Sometimes you want to get rid of all the cached files to free disk space or to support your minimalistic lifestyle. You can use the clear_cache function to clear all cached files in a specific cache directory. Note: when calling this function an extra confirmation [Y/N] is required to actually delete all the cache files.

# nlmod.cache.clear_cache(cachedir)

Technicalities and discussion

In nlmod we use a specific caching method called memoization. The memoization is implemented in the nlmod caching module. The cache_netcdf decorator function handles most of the magic for caching netcdf files. When the cache is created all function arguments are stored in a dictionary and saved (pickled) as a .pklz file. The check on function arguments (step 2A) is done by reading the pickle and comparing the output with the arguments of the current function call.

Notes

All function arguments are pickled and saved together with the netcdf file. If the function arguments use a lot of memory this process can be become slow.
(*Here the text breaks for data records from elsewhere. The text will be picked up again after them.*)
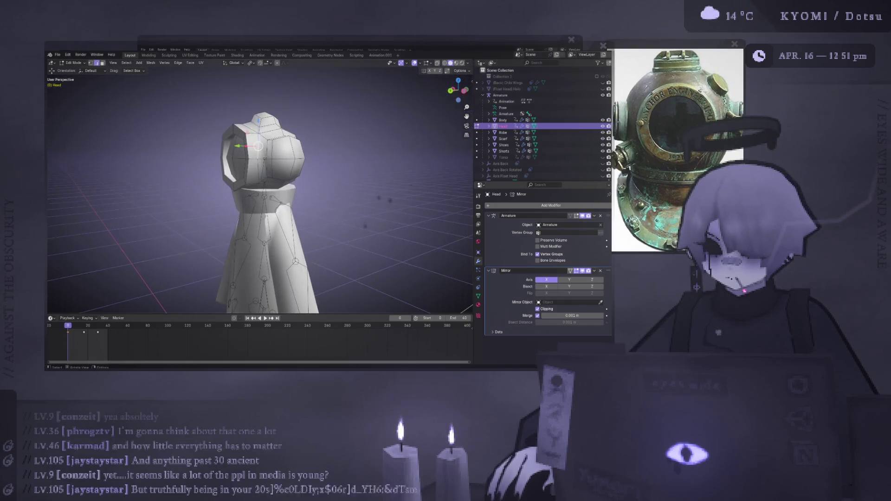
middle_drag(298, 157, 195, 116)
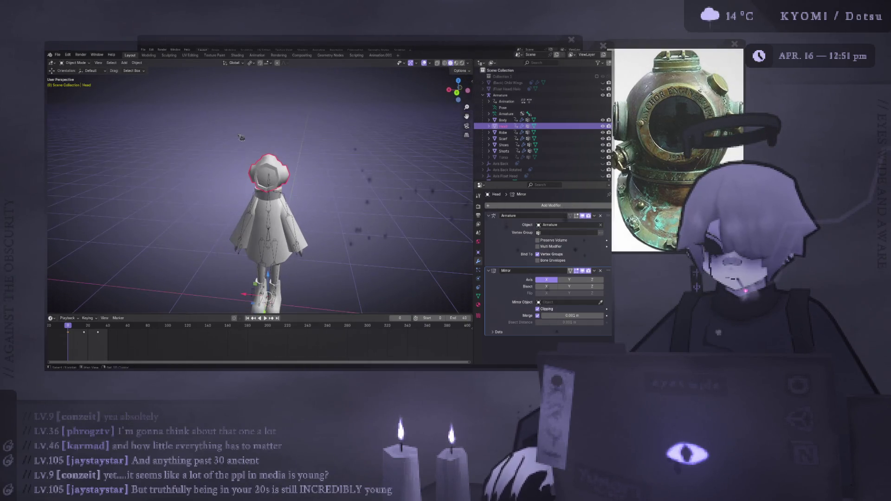
key(KP_Decimal)
click(124, 62)
Add a cube and scale it down to about 0.38
mouse_move(144, 70)
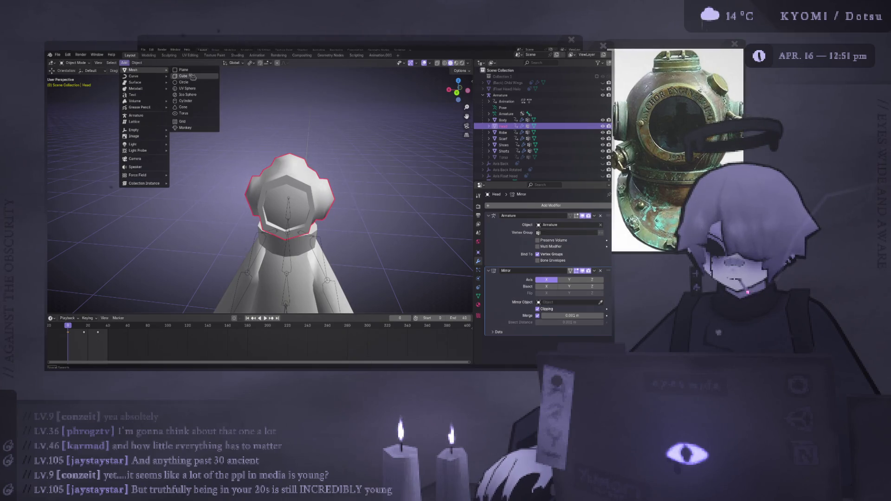
click(190, 75)
key(ctrl+KP_1)
key(s)
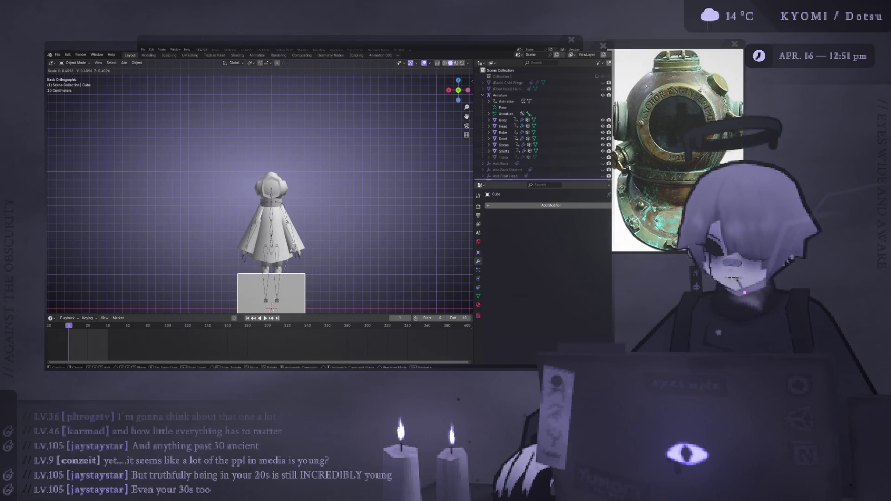
click(290, 251)
Raise the cube 0.15584 m along Z so it sits above the helmet head
key(g)
key(z)
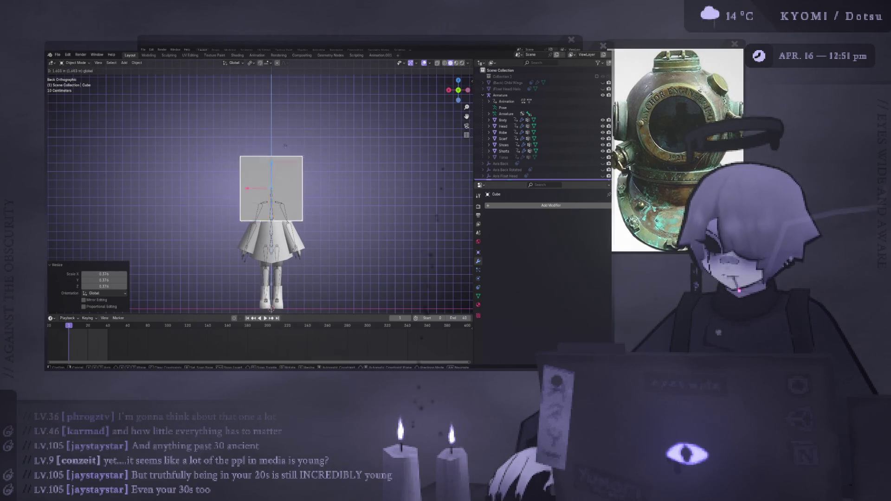
click(299, 114)
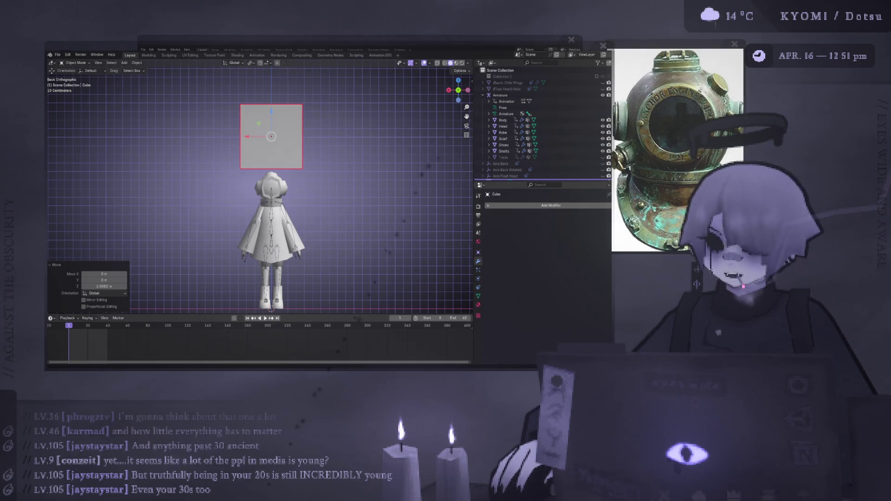
shift+middle_drag(340, 148, 340, 198)
scroll(341, 199, up, 1)
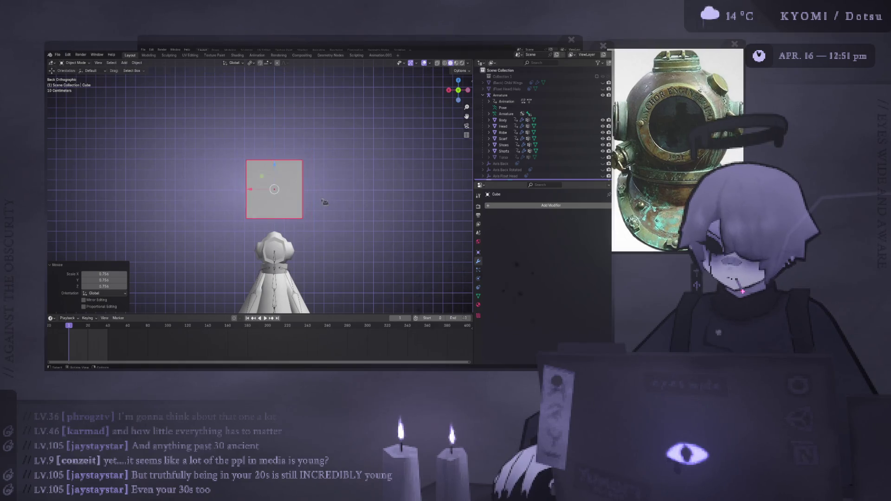
key(g)
key(z)
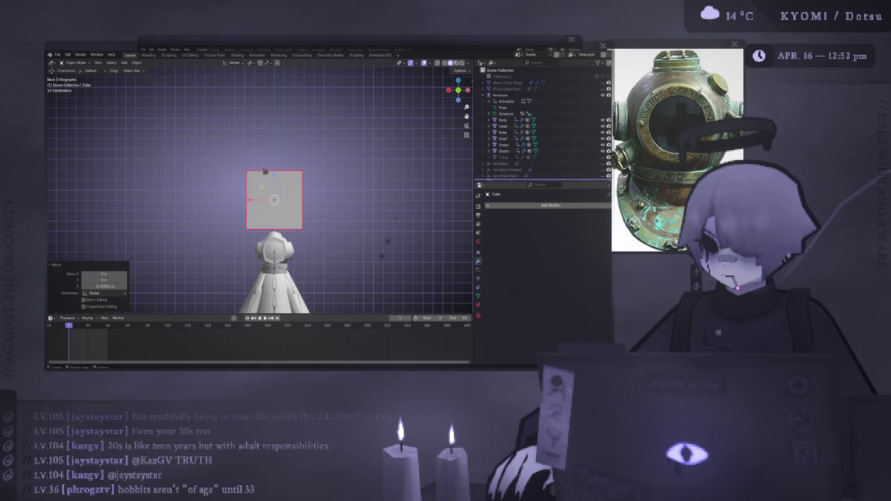
Shrink the cube slightly and subdivide it with smoothness into a rounded ball
key(s)
click(342, 199)
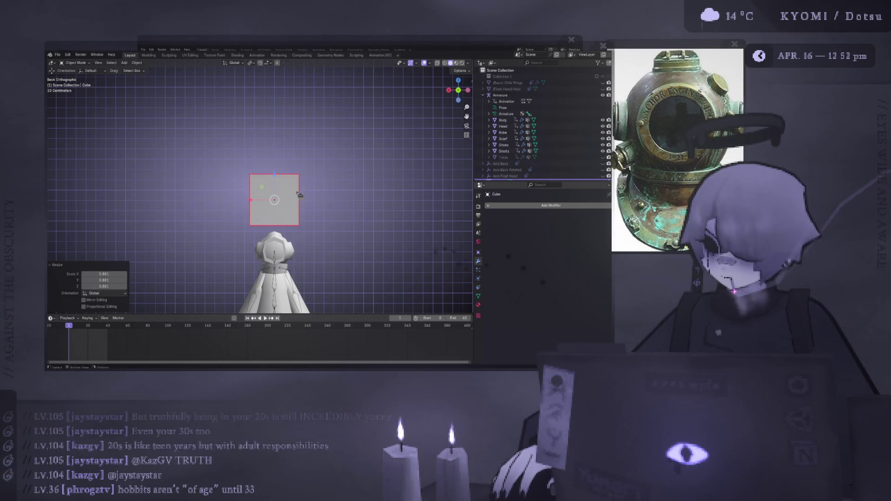
scroll(252, 221, up, 3)
right_click(263, 157)
key(Escape)
key(Tab)
key(alt+a)
right_click(219, 157)
click(219, 157)
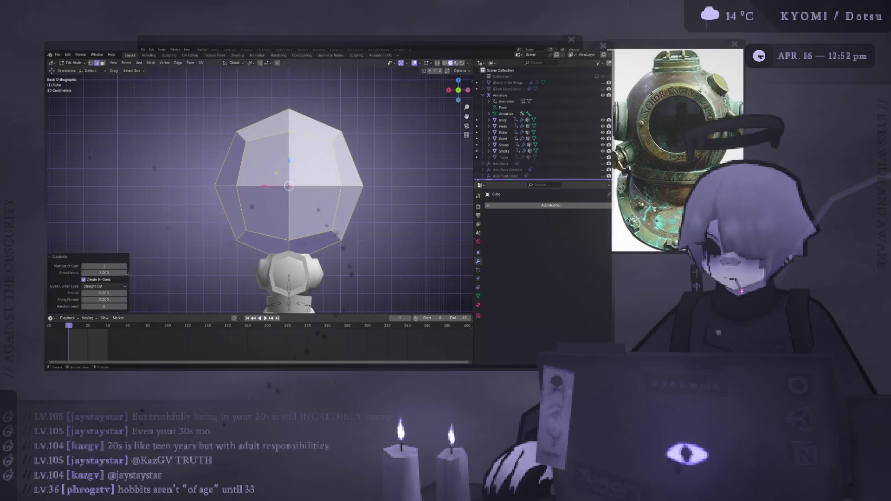
Scale the subdivided ball to about 0.421, return to Object Mode and save the file
key(s)
click(323, 193)
mouse_move(322, 193)
middle_down()
mouse_move(259, 206)
mouse_move(283, 198)
middle_up()
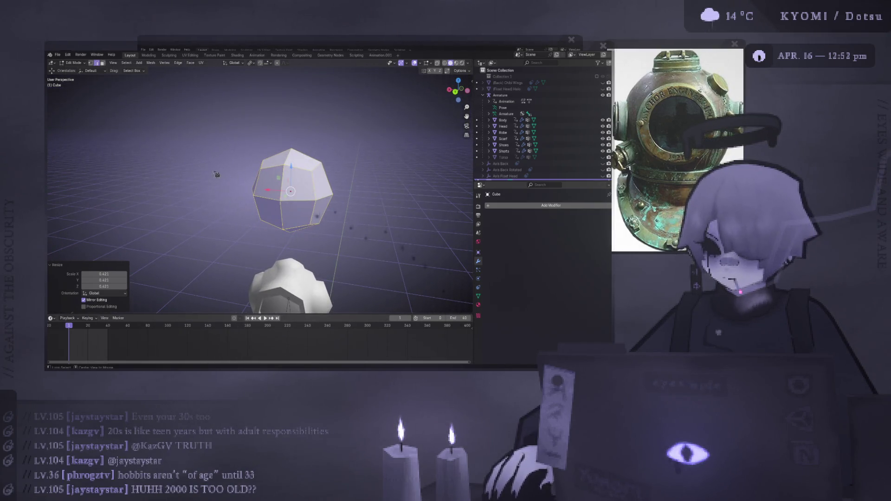
key(ctrl+KP_1)
key(Tab)
shift+middle_drag(342, 154, 298, 165)
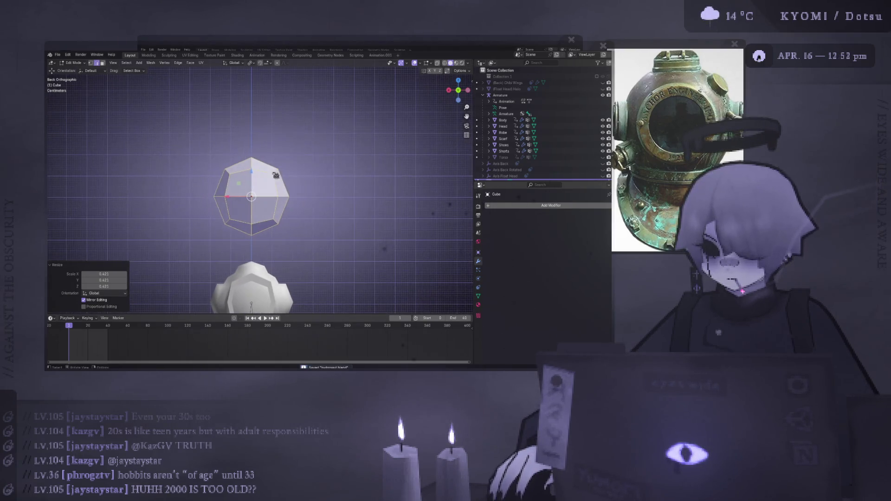
key(ctrl+s)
This should be taken into account when you decide whether to use caching.
Function arguments that cannot be pickled using the pickle module raise an error in the caching process.
If one of the function arguments is an xarray Dataset the argument check is somewhat different. Not all the data in a dataset it checked as it would take to much time. Therefore we use the nlmod.cache.ds_contains function to specify which coordinates, data variables and attributes should be checked. The arguments for this are specified in the cache decorator.
There is a check to see if the module where the function is defined has been changed since the cache was created. This helps not to use the cache when changes are made to the function which output is cached. Unfortunately when the function uses other functions from different modules these other modules are not checked for recent changes.
The cache_netcdf decorator uses functools.wraps and some homemade magic to add properties, such as the name and the docstring, of the original function to the decorated function. This assumes that the original function has a docstring with a “Returns” heading. If this is not the case the docstring is not modified.
There are some additional options for caching in the NLMOD_CACHE_OPTIONS. The options are:
- nc_hash: Save a hash of the stored netcdf file with the function arguments to ensure that the stored netcdf file and the pickled function arguments belong together. Default is True
- dataset_coords_hash: Save a hash of the dataset coordinates with the function arguments and check against the dataset coordinates that are used to call the function. This is to ensure that the cached file was created using the same dataset coordinates as the current function call, default is True.
- dataset_data_vars_hash: Save a hash of the data variables with the function arguments and check against the dataset variables that are used to call the function. This is to ensure that the cached file was created using the same dataset variables as the current function call, default is True.
- explicit_dataset_coordinate_comparison: If the dataset_coords_hash and dataset_data_vars_hash do not work (for example see this issue: https://github.com/gwmod/nlmod/issues/389) it is adviced to use an explicit check to see if the cached file was created using the same dataset coordinates as the current function call. This can be done with this settings, the default is False.

# show cache options
nlmod.config.NLMOD_CACHE_OPTIONS

{'nc_hash': True,
 'dataset_coords_hash': True,
 'dataset_data_vars_hash': True,
 'explicit_dataset_coordinate_comparison': False}

# set cache option
nlmod.config.set_options(nc_hash=False)

Storing cache on disk

Many memoization methods use a hash of the function arguments as the filename. Thus creating multiple files for different function calls. The memoization in nlmod uses a user-defined filename (cachename) to store the cache. If the function is called with different arguments the previous cached file is overwritten. By not creating a new file for every unique set of function arguments we reduce the number of files and therefore the memory size on the disk. By saving the function output as netCDF file it is also possible to read the file seperately from the caching process. While this is not something you would often do it can help when debugging.